Content starts

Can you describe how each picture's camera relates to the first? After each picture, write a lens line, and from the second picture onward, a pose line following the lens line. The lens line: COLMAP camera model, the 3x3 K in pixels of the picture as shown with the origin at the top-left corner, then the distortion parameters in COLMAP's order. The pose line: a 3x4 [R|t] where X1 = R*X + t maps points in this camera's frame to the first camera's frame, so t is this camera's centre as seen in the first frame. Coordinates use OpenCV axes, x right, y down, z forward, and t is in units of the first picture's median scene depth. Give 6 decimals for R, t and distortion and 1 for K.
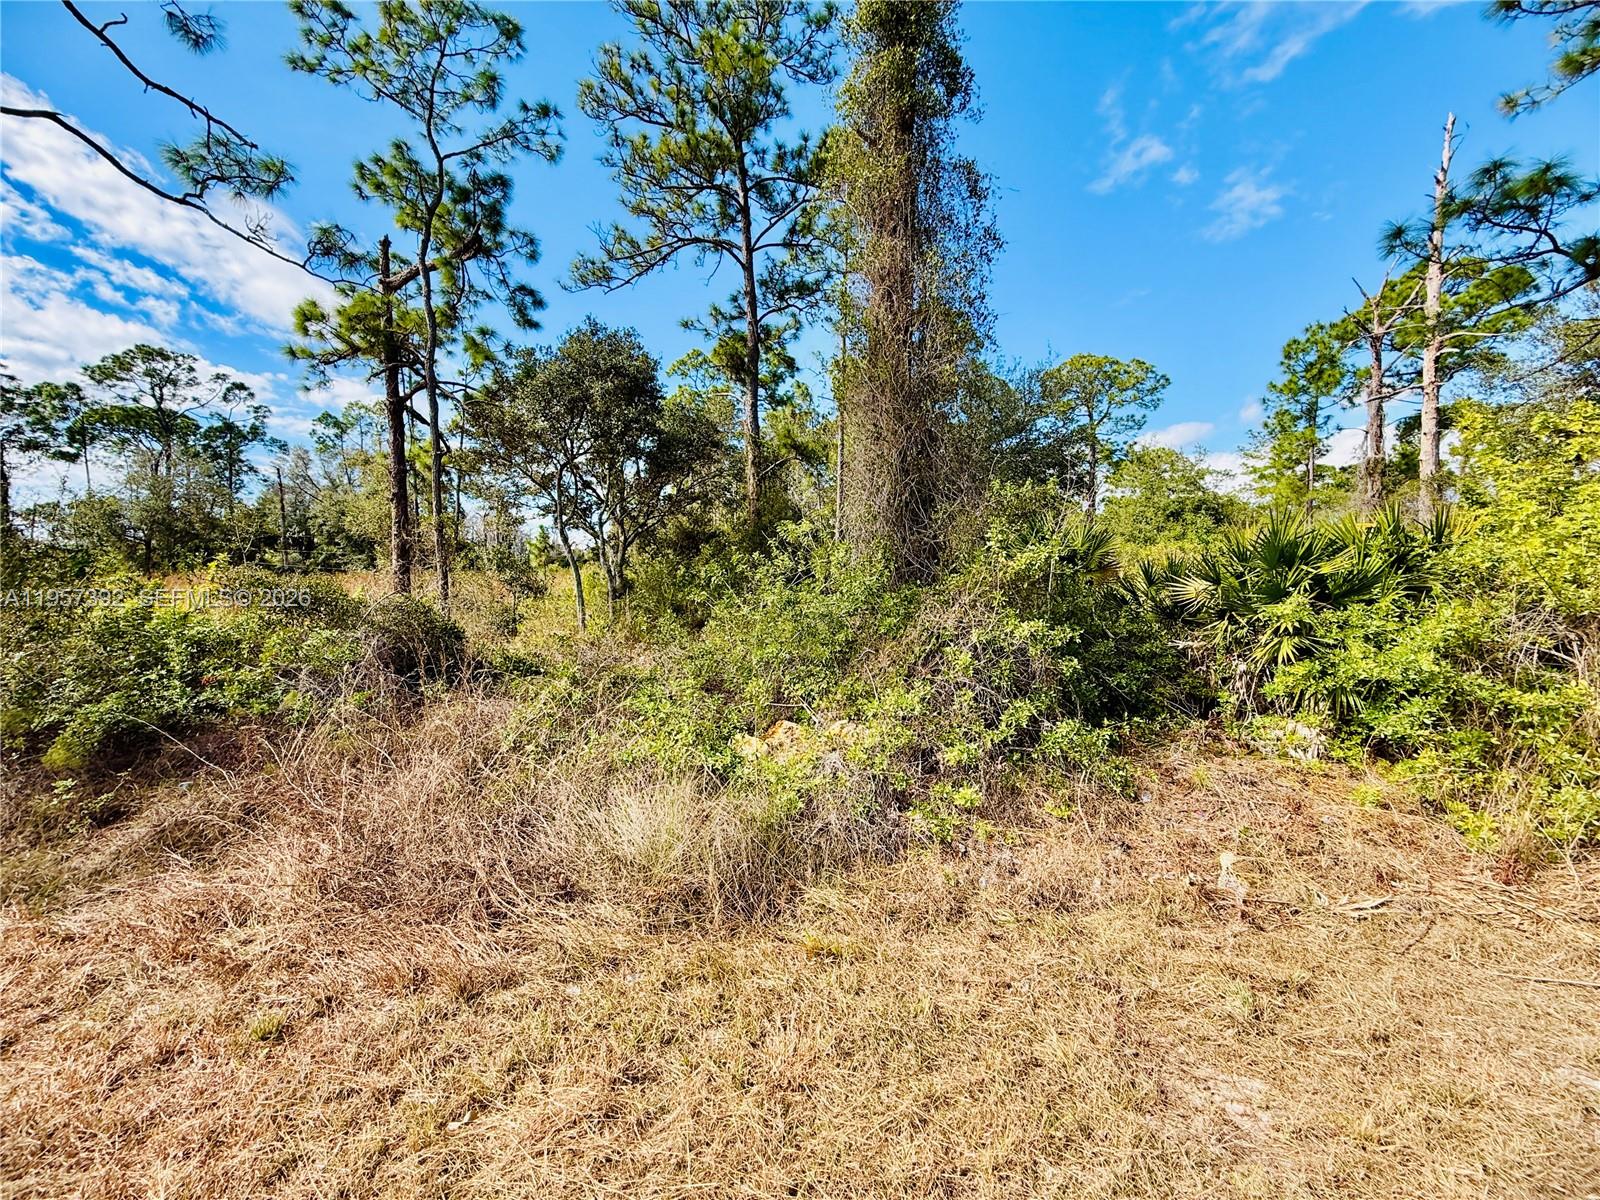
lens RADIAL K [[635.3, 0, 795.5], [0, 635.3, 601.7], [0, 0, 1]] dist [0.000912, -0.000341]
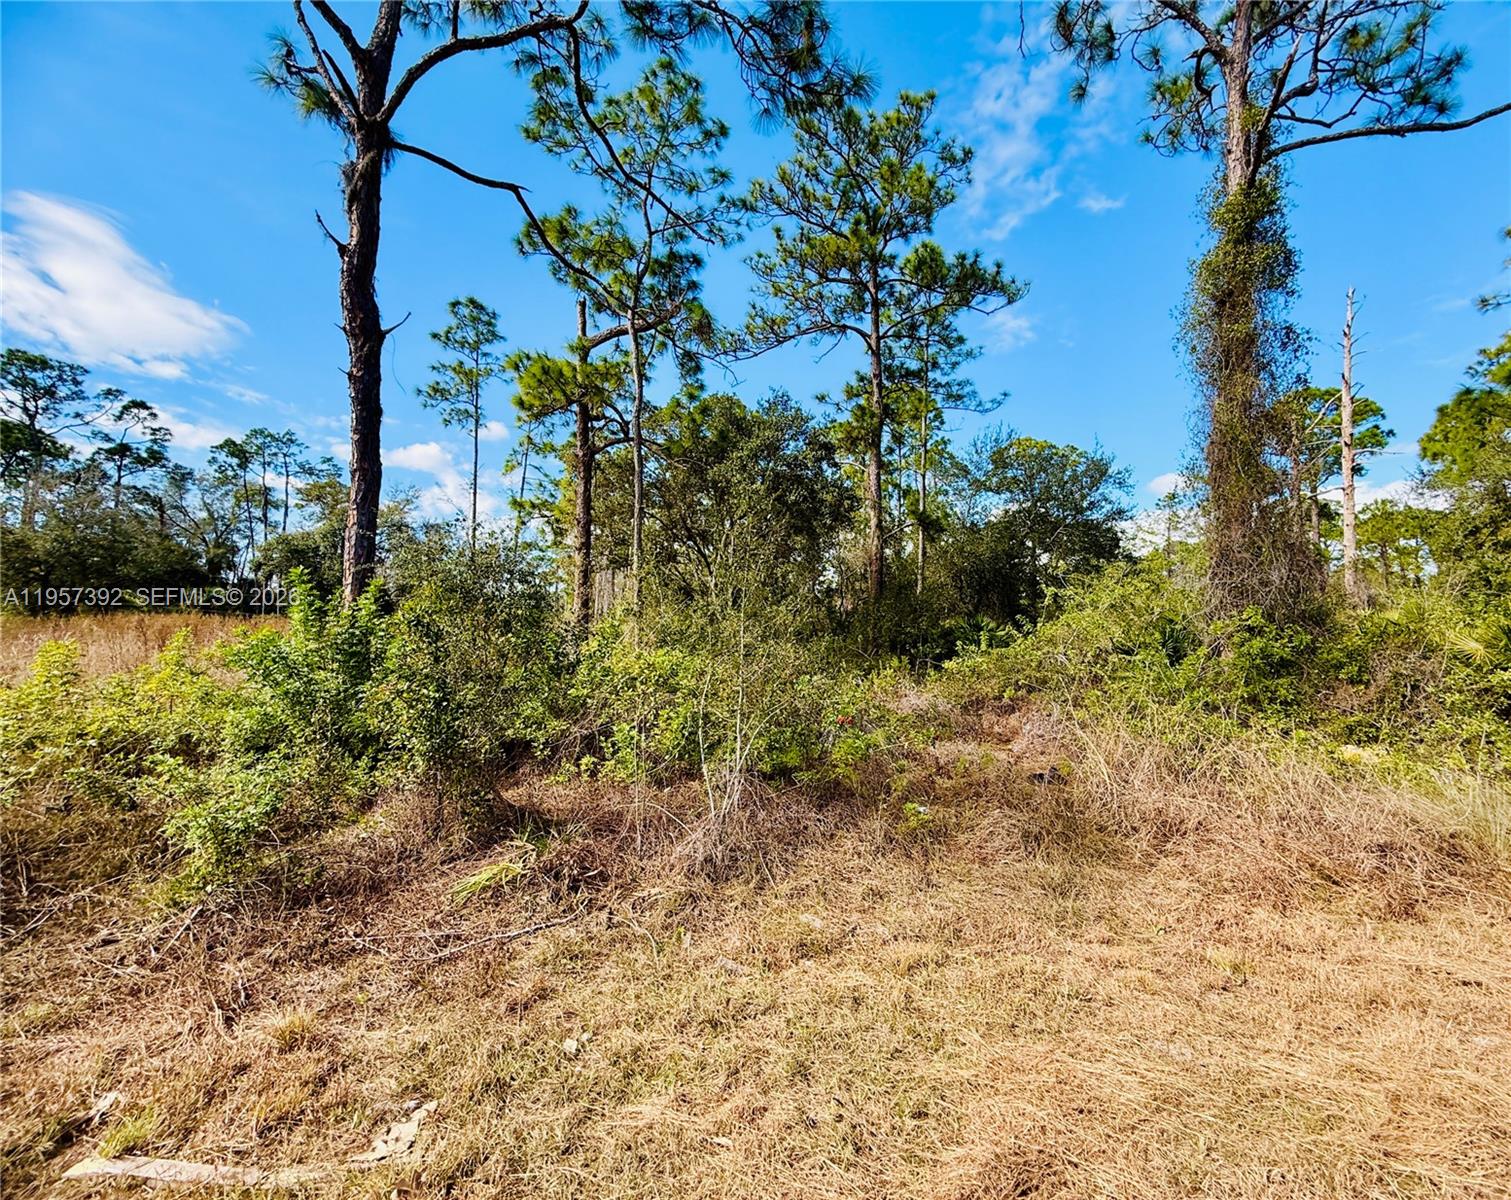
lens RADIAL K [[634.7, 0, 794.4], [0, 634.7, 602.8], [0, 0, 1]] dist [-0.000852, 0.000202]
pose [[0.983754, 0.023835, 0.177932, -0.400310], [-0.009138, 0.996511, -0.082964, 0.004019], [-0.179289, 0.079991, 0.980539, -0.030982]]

Content ends

Copy all the material word for word, minus its pictures.

> **Answer section**:
Can you describe how each picture's camera relates to the first? After each picture, write a lens line, and from the second picture onward, a pose line following the lens line. The lens line: COLMAP camera model, the 3x3 K in pixels of the picture as shown with the origin at the top-left corner, then the distortion parameters in COLMAP's order. The pose line: a 3x4 [R|t] where X1 = R*X + t maps points in this camera's frame to the first camera's frame, so t is this camera's centre as seen in the first frame. Coordinates use OpenCV axes, x right, y down, z forward, and t is in units of the first picture's median scene depth. Give 6 decimals for R, t and distortion and 1 for K.
lens RADIAL K [[635.3, 0, 795.5], [0, 635.3, 601.7], [0, 0, 1]] dist [0.000912, -0.000341]
lens RADIAL K [[634.7, 0, 794.4], [0, 634.7, 602.8], [0, 0, 1]] dist [-0.000852, 0.000202]
pose [[0.983754, 0.023835, 0.177932, -0.400310], [-0.009138, 0.996511, -0.082964, 0.004019], [-0.179289, 0.079991, 0.980539, -0.030982]]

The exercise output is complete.